167
Если я весь, без остатка и окончательно, исчезаю по смерти, как могу я любить? Не более способен к этому, чем мое временное тело, которое, конечно, никого не любит, но лишь страдает или наслаждается. Любовь, поэтому, есть жизнь; точнее, нами непонимаемое обнаружение бессмертной жизни, никогда не кончающейся связи нашей с родом человеческим. Потому — есть она, потому может быть, что ни я, в ком эта любовь, ни предмет ее — мы никогда не кончимся.
168
Т. е. и сознание мое есть дисгармония, и я несчастлив, потому, что не люблю; и не люблю потому, что не верую — Богу моему и ближнего моего.
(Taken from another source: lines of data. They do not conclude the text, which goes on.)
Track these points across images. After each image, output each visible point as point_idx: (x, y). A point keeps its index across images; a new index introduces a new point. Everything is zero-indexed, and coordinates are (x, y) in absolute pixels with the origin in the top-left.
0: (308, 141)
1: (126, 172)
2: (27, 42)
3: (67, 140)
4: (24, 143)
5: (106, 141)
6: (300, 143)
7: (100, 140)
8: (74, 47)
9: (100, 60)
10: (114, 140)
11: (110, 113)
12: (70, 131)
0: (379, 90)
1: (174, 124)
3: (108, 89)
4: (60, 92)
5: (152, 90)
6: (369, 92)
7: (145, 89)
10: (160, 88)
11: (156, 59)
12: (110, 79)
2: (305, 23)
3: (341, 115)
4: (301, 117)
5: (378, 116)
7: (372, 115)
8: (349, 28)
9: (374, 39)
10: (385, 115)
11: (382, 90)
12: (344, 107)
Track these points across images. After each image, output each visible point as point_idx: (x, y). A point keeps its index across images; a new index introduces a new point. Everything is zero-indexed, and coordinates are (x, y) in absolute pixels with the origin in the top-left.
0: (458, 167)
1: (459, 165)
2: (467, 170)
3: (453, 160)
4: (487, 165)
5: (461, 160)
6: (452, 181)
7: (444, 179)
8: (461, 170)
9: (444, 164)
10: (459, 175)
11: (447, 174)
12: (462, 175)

Через Бога только можно любить живою человеческою любовью, — не уважать, не почитать, не признавать достоинства, но любить. И вот почему любить и верить — значит радоваться, и радоваться — никогда не пожелать умереть (т. е. насильственно).
169
Вопрос исторически и психологически истинен, но показывает только: до какой степени центральный недостаток новой цивилизации заключается в ослаблении веры, без которой индивидуальным лицам эта цивилизация так же мало нужна, как мне, когда на руках моих лежит труп моего ребенка, мало нужна его рубашечка, простыньки, прочее. Отсюда историческое объяснение самоубийств. Зачем человеку «прочее», когда у него нет главного? И не к этому ли главному он уходит и силится уйти, бросая с отвращением «прочее»?
170
Последние слова повторяют собою одно место в «Записках из подполья», и из этого видно, до какой степени эта теория самоубийства (она носит название «Приговор») есть продукт самозаключения, приговор над собою всего цикла нами разбираемых идей, окончательным выражением которых служит «Легенда».
171
Отсюда начинается ход мысли, вошедшей и в «Легенду».
172 Аналогии этому см. в «Бесах» («дьяволив водевиль» Кирилова) и также в «Легенде» и в «Кошмаре Ив. Федоровича» (в «Бр. Кар.»).
173 Это — слова «Записок из подполья». Таким образом, этот приговор включает в себя мучительные мысли самых важных произведений Достоевского и, конечно, — его собственные мысли.